Coffee, convenience and community were the main topics of this year’s ACS Summit at the Birmingham NEC.

Speakers included Kris Engskov Starbucks head of Europe, Middle East & Africa who enforced the importance of community and told retailers that quality should work in harmony with convenience. He said: “It’s about creating experiences and to not just focusing on the product. When you go into the convenience sector, never compensate the brand. There are no shortcuts.”

His advice came after he reminded te audience that the UK is unique, because it’s “the original nation of shopkeepers” and the only place in the world that the coffee giant is franchised.

Nick Lloyd, managing director of Budgen’s Symonds, a forecourt company in the south west of England, announced that they have secured a Starbucks franchise deal in one of their eight outlets.

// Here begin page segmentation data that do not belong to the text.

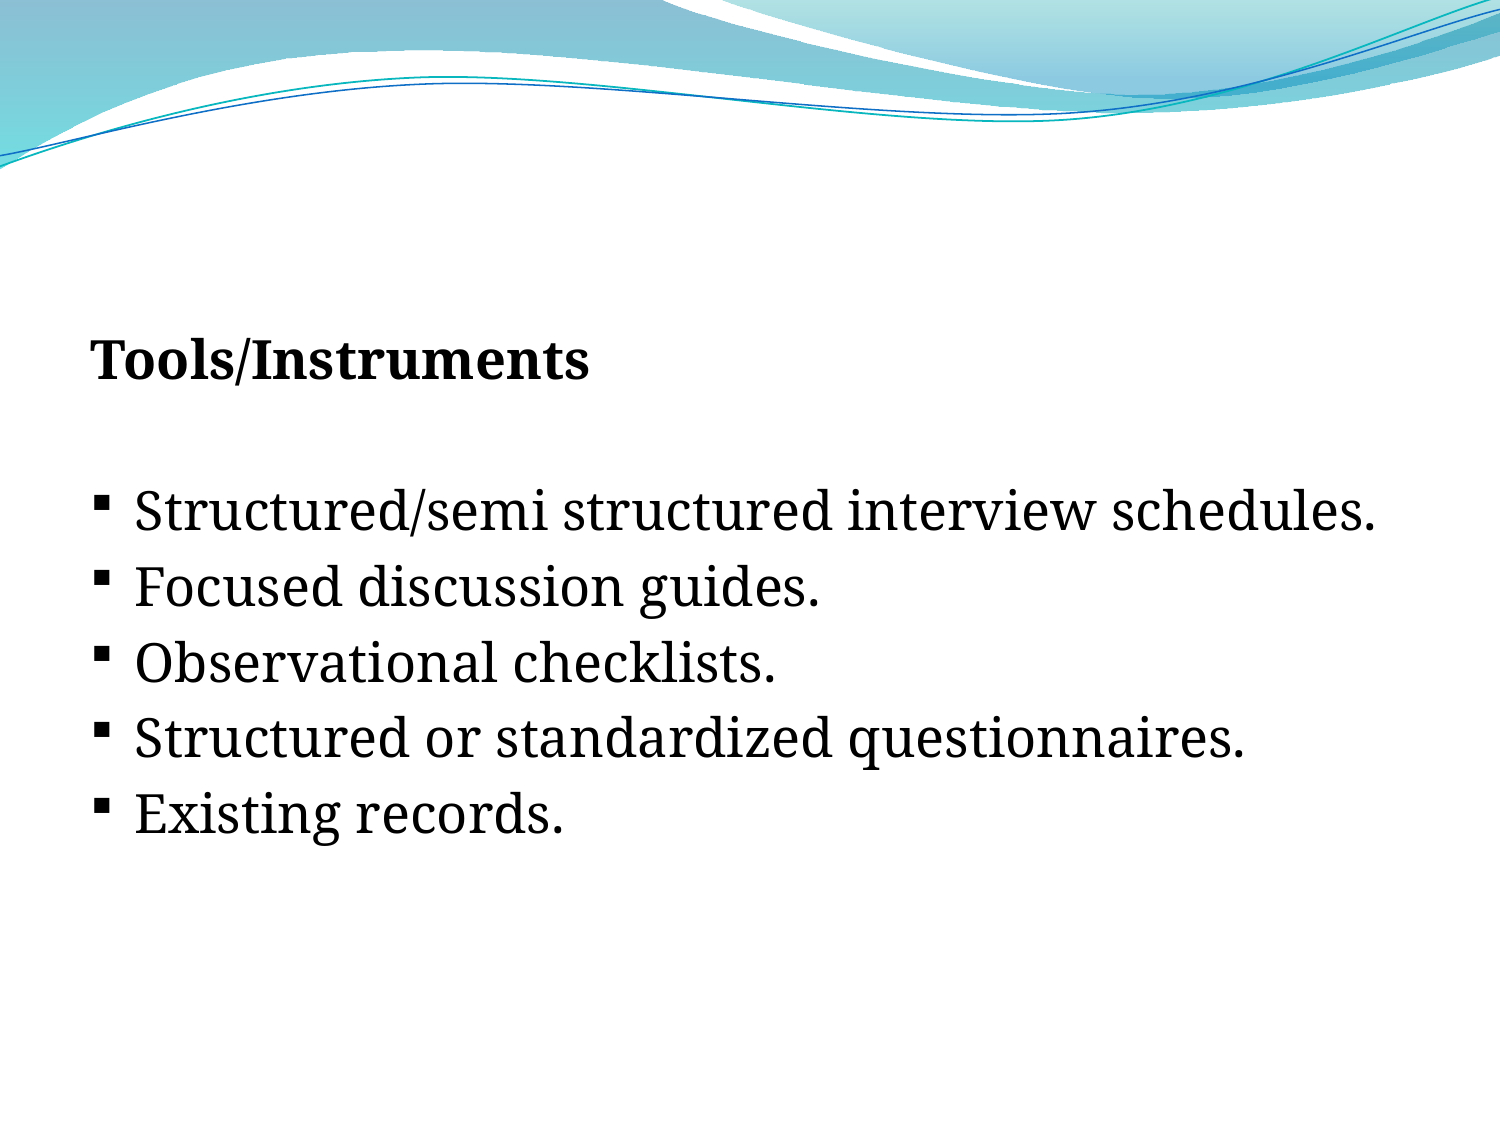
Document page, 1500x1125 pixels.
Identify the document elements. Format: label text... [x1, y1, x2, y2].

list Tools/Instruments Structured/semi structured interview schedules. Focused discussion guides. Observational checklists. Structured or standardized questionnaires. Existing records. [75, 317, 1425, 1038]
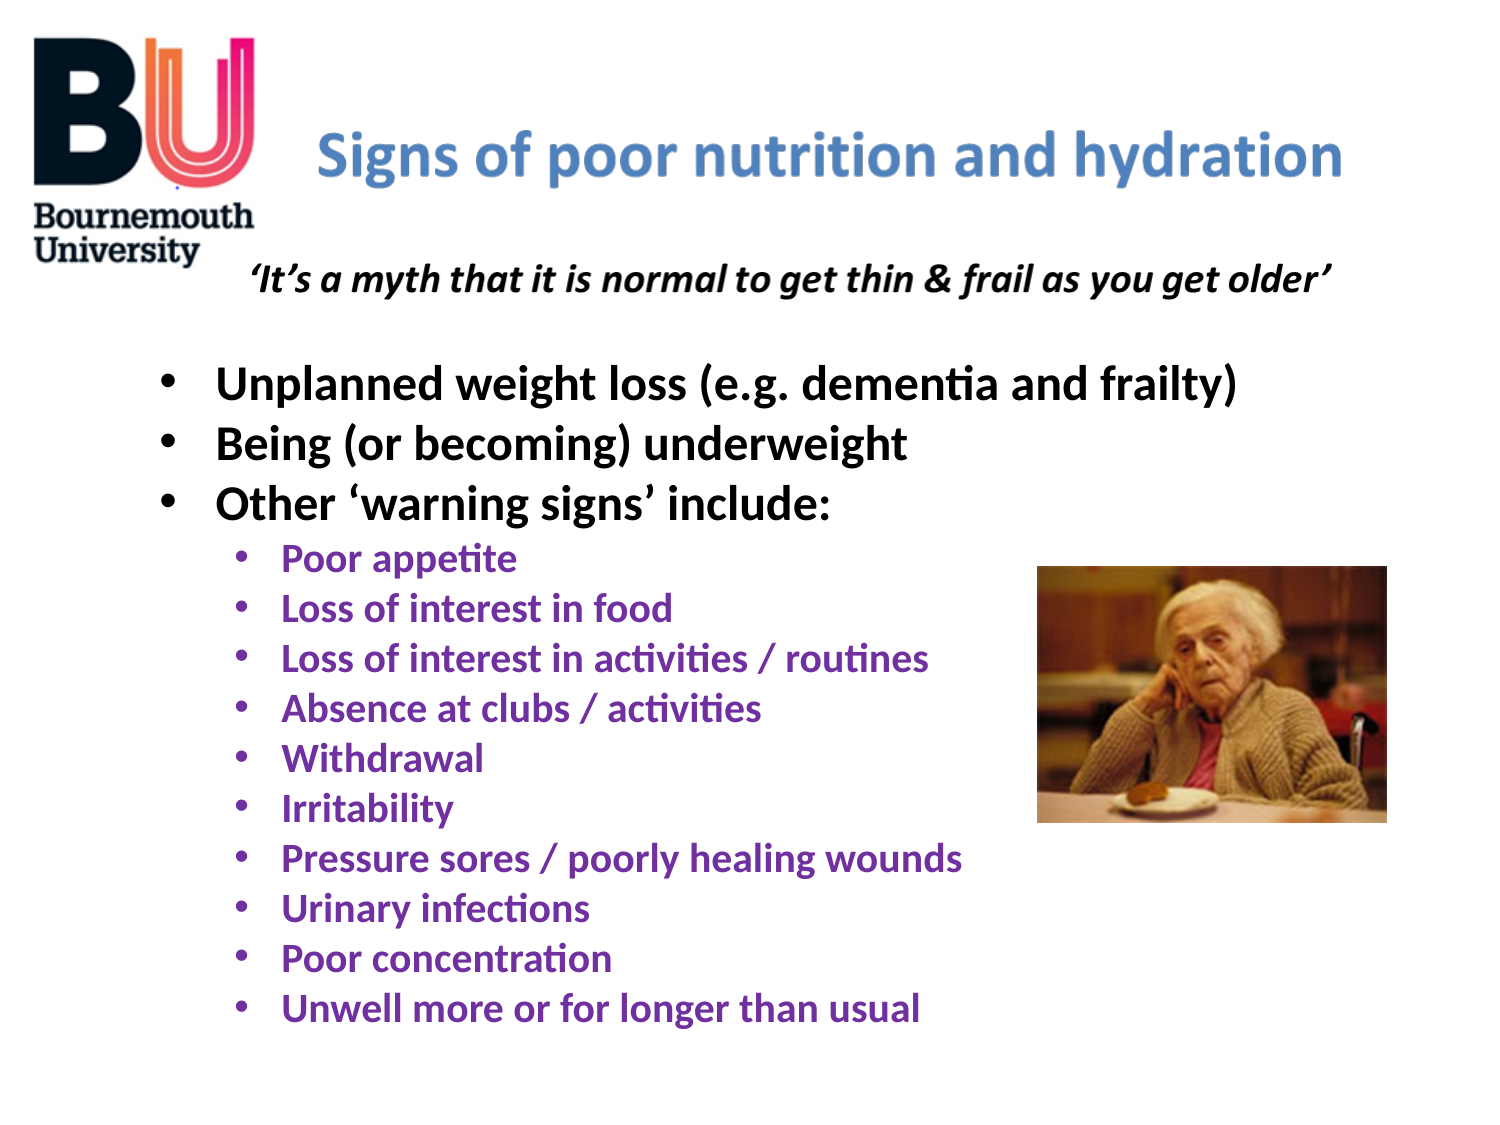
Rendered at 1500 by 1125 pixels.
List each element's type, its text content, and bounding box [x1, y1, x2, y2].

text_box Unplanned weight loss (e.g. dementia and frailty) Being (or becoming) underweight Other ‘warning signs’ include: Poor appetite Loss of interest in food Loss of interest in activities / routines Absence at clubs / activities Withdrawal Irritability Pressure sores / poorly healing wounds Urinary infections Poor concentration Unwell more or for longer than usual [144, 343, 1263, 1039]
picture [0, 22, 1387, 329]
picture [1037, 565, 1387, 823]
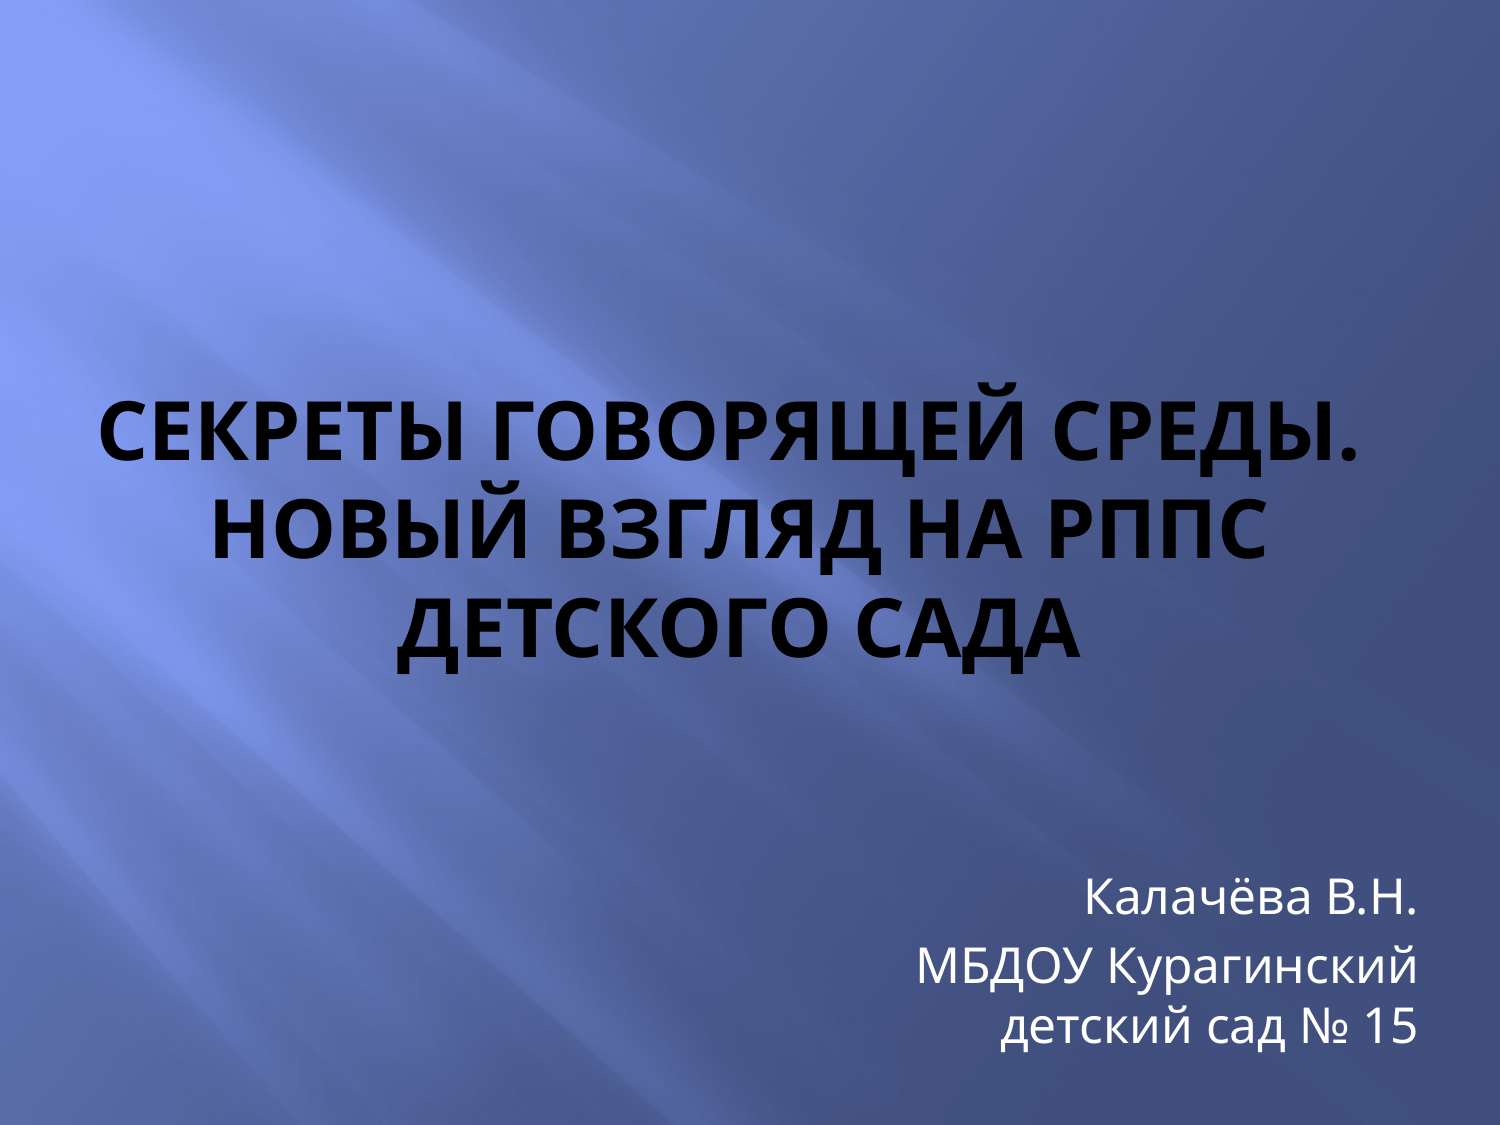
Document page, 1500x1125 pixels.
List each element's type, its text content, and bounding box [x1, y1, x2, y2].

He described the deal as the “biggest opportunity” for the business.

Engskov said: “Ten years ago I would have said no to a Starbucks in a petrol station, but innovation is key to staying ahead.”

James Lowman, chief executive of the ACS, brought the audience’s attention to the near future and advised that building relationships with community leaders will ensure survival after the General Election. Referring to regulation of tobacco and unhealthy foods, he said: “The local Government will attempt to control these products. My biggest worry for the next five years is local intervention.”